ESTRATTO FORNITO =>
Il segretario per il Commercio statunitense, Wilbur Ross, parlando ai microfoni di Cnbc, lo ha detto chiaramente: il posticipo dei dazi da settembre a dicembre non deve essere visto come una mano tesa a Pechino, ma è solo una misura in difesa dei consumatori e delle aziende americane in previsione dello shopping natalizio. Intanto il dialogo tra le parti procede a rilento, il ministero del Commercio di Pechino ha dichiarato che il vicepremier cinese Liu He ha parlato al telefono con Lightizer e con lo U.S. Secretary of the Treasury Steven Mnuchin e che i tre replicheranno il colloquio in due settimane, insomma si è passati da una guerra lampo a una guerra di trincea, in cui nessuno vuole fare vedere all’altro di avere paura delle conseguenze, che però, come è chiaro da quanto emerso finora, ci sono eccome.

Il segnale eclatante che il miracolo della crescita felice a tempo indeterminato potrebbe essere finito viene dall’andamento dei rendimenti sui bond. Negli Usa si è infatti materializzata per la prima volta dal 2007 l’inversione della curva dei rendimenti tra titoli di Stato a 10 e a 2 anni, con la scadenza più breve al di sopra dell’1,6% e quella più lontana al di sotto di questa soglia. E attenzione, di inversione della curva si può parlare anche per i titoli inglesi, in questo caso per la prima volta dal 2008. Per quale motivo un investitore dovrebbe essere disposto ad accettare un rendimento più basso per una scadenza più lontana, dove quindi il costo dell’incertezza derivante dal fattore tempo è maggiore, se non perché ritiene che nel frattempo possa esserci una crisi economica tale da mutare radicalmente l’andamento dei rendimenti futuri? Negli ultimi decenni e per le ultime 7 recessioni l’inversione della curva per le scadenze 2 e 10 anni ha sempre funzionato come segnale anticipatore di un’entrata in una fase di diminuzione del Pil, e ai mercati questa capacità di previsione è ben nota, tanto che gli investitori si sono affrettati a scaricare gli asset più rischiosi, come le azioni, salendo su quelli ritenuti più sicuri, come appunto i bond e ad esempio l’oro.

DATI FORNITI =>
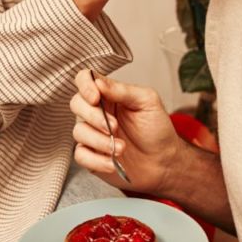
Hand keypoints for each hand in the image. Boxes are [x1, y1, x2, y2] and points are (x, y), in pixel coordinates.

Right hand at [70, 70, 180, 194]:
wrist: (164, 162)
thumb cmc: (158, 129)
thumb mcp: (147, 101)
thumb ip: (122, 90)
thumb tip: (98, 82)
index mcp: (109, 94)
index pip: (85, 80)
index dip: (85, 85)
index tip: (95, 98)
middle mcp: (97, 112)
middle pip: (76, 104)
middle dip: (93, 116)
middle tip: (114, 126)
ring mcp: (93, 134)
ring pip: (78, 131)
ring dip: (100, 141)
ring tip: (121, 148)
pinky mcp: (91, 156)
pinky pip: (80, 155)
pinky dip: (96, 160)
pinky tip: (112, 162)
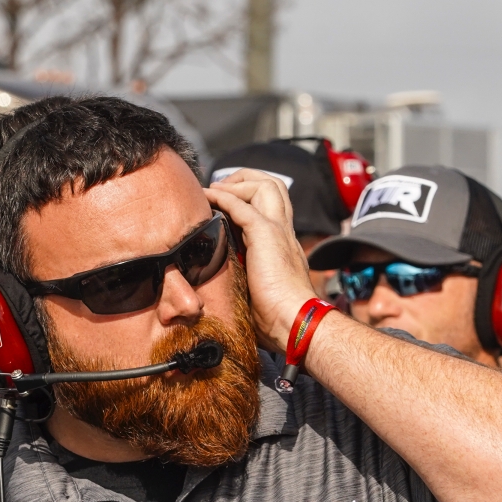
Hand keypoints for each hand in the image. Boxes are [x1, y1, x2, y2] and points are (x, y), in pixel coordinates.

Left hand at [205, 172, 323, 350]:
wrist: (293, 322)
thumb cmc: (278, 320)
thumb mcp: (257, 292)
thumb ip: (245, 281)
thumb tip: (220, 289)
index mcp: (283, 245)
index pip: (272, 206)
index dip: (250, 197)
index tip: (226, 201)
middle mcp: (284, 233)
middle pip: (274, 186)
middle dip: (246, 179)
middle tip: (221, 186)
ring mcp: (278, 231)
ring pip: (266, 185)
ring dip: (238, 183)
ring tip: (216, 189)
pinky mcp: (266, 235)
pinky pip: (242, 204)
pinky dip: (223, 197)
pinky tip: (208, 198)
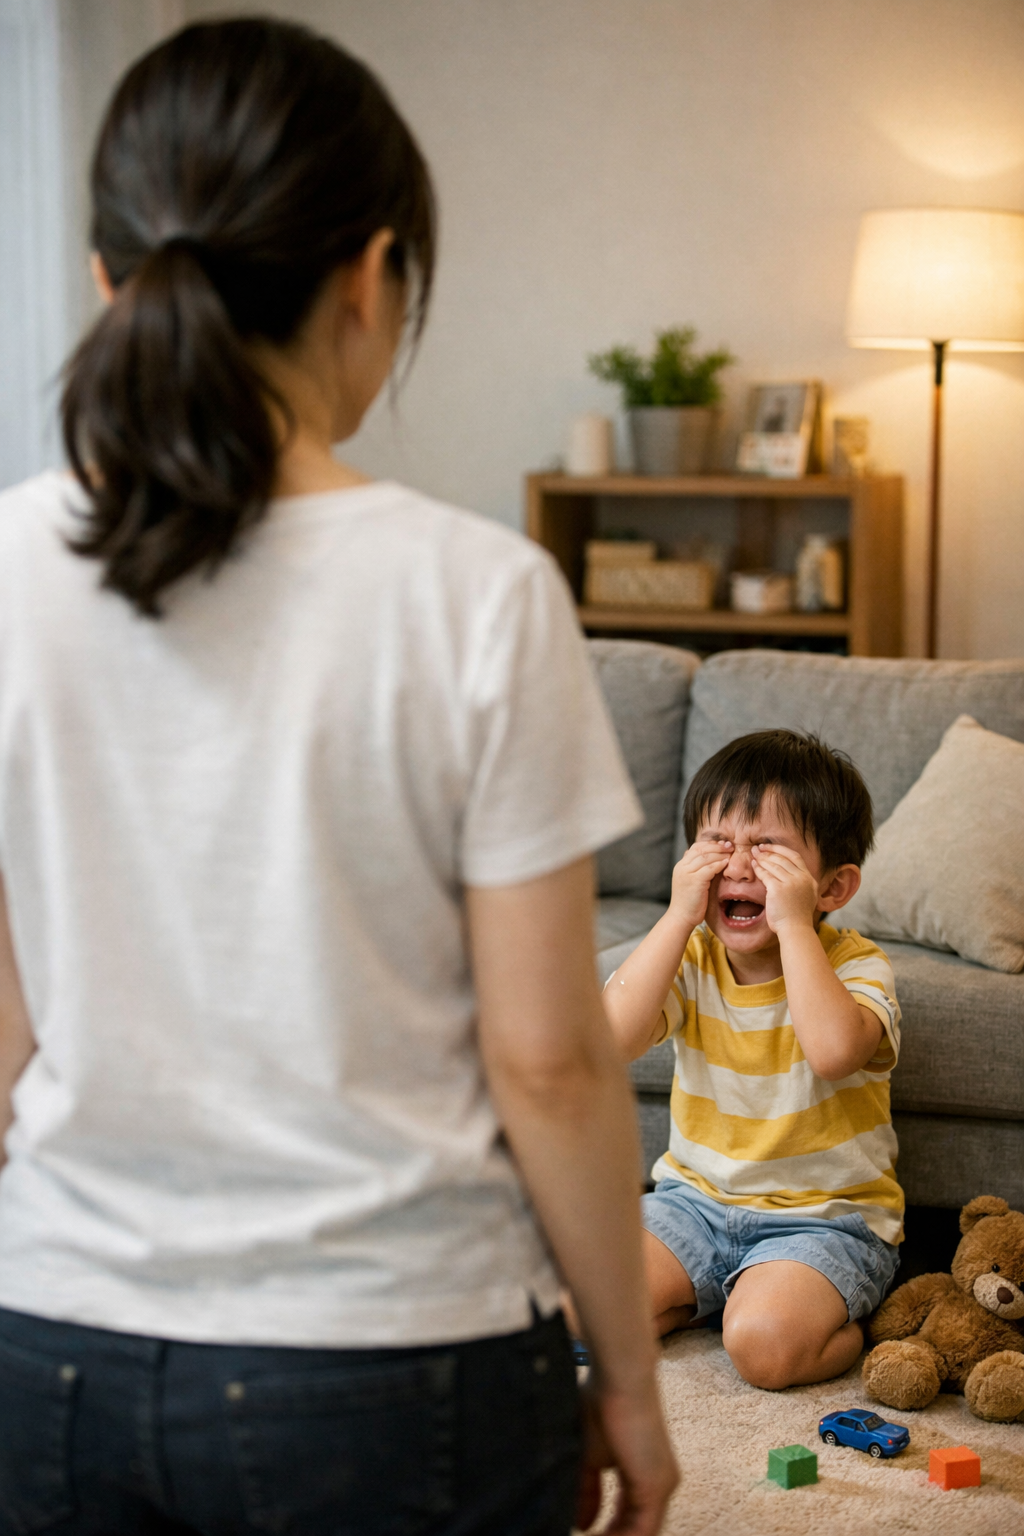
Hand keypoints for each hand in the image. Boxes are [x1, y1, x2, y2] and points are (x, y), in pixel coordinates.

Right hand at [576, 1377, 677, 1534]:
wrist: (619, 1377)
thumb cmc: (602, 1403)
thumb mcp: (588, 1456)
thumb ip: (587, 1492)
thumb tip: (582, 1524)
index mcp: (644, 1474)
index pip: (627, 1517)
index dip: (606, 1532)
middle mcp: (658, 1483)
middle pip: (635, 1529)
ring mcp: (661, 1485)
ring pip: (640, 1533)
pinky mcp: (656, 1485)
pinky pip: (641, 1531)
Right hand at [668, 841, 731, 931]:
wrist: (681, 917)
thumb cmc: (689, 902)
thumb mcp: (691, 882)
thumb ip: (698, 870)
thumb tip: (713, 860)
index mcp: (681, 866)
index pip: (696, 847)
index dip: (710, 844)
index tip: (723, 844)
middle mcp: (682, 867)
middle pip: (701, 849)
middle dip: (717, 846)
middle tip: (730, 845)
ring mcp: (687, 873)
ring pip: (706, 856)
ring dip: (720, 853)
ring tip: (731, 853)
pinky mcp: (694, 880)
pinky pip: (709, 868)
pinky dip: (719, 864)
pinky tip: (727, 863)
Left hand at [750, 844, 818, 933]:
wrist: (795, 929)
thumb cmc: (797, 917)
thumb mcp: (806, 896)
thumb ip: (801, 883)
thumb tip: (789, 873)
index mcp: (810, 879)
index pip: (795, 857)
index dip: (781, 849)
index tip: (770, 847)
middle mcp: (802, 879)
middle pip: (783, 859)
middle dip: (768, 851)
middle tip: (758, 848)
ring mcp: (791, 883)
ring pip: (773, 865)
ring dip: (762, 858)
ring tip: (754, 854)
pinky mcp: (778, 889)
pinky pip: (766, 875)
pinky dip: (758, 869)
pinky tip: (753, 865)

CONSEGNE =>
A – Secondo l'estratto sui dazi e sui rendimenti dei bond, da quale anno negli Usa non si verificava l'inversione della curva dei rendimenti tra titoli di Stato a 10 e a 2 anni?
B – Prosegui, per favore, l'estratto sui dazi e sui rendimenti dei bond a partire dall'ultima frase.
I dati riportati sopra non sono necessari.

RISPOSTE PER CONSEGNA =>
A – Dal 2007.

B –
Questa inversione non è del resto un fulmine a ciel sereno. Lo spread tra la scadenza a 3 mesi e quella a 10 anni, altro indicatore della probabilità di una recessione seguito dagli economisti, è invertito ormai da marzo, mentre l’indicatore della Fed di New York sulle probabilità di una contrazione dell’economia è ormai al di sopra del 30% (30,5% il dato di luglio pubblicato a inizio agosto), una delle letture più alte dalla “Great Recession”.

Gli occhi sono puntati ora verso le prossime riunioni delle banche centrali, quella della Bce il 12 settembre e quella della Fed il 17 e 18 settembre, ma c’è un elemento che mette un freno alle speranze di chi vorrebbe ulteriori interventi aggressivi di riduzione del costo del denaro, soprattutto da parte della banca americana. L’inflazione a luglio negli States è risultata in crescita dello 0,3% su base mensile, come da attese, ma superiore al dato di giugno che si era fermato a un +0,1%. Anche la variazione su base annua, dell’1,8%, ha battuto il dato di giugno, fermo al +1,6%, e in questo caso anche le attese di un +1,7%. Il dato core è del +2,2%, oltre il consensus di +2,1%, e tocca il valore più alto di quest’anno. Insomma, chi spera che la Fed possa togliere le castagne dal fuoco ancora una volta potrebbe rimanere deluso, Powell infatti rischia di avere la mani legate se effettivamente la crescita dei prezzi rimarrà elevata anche nei prossimi mesi.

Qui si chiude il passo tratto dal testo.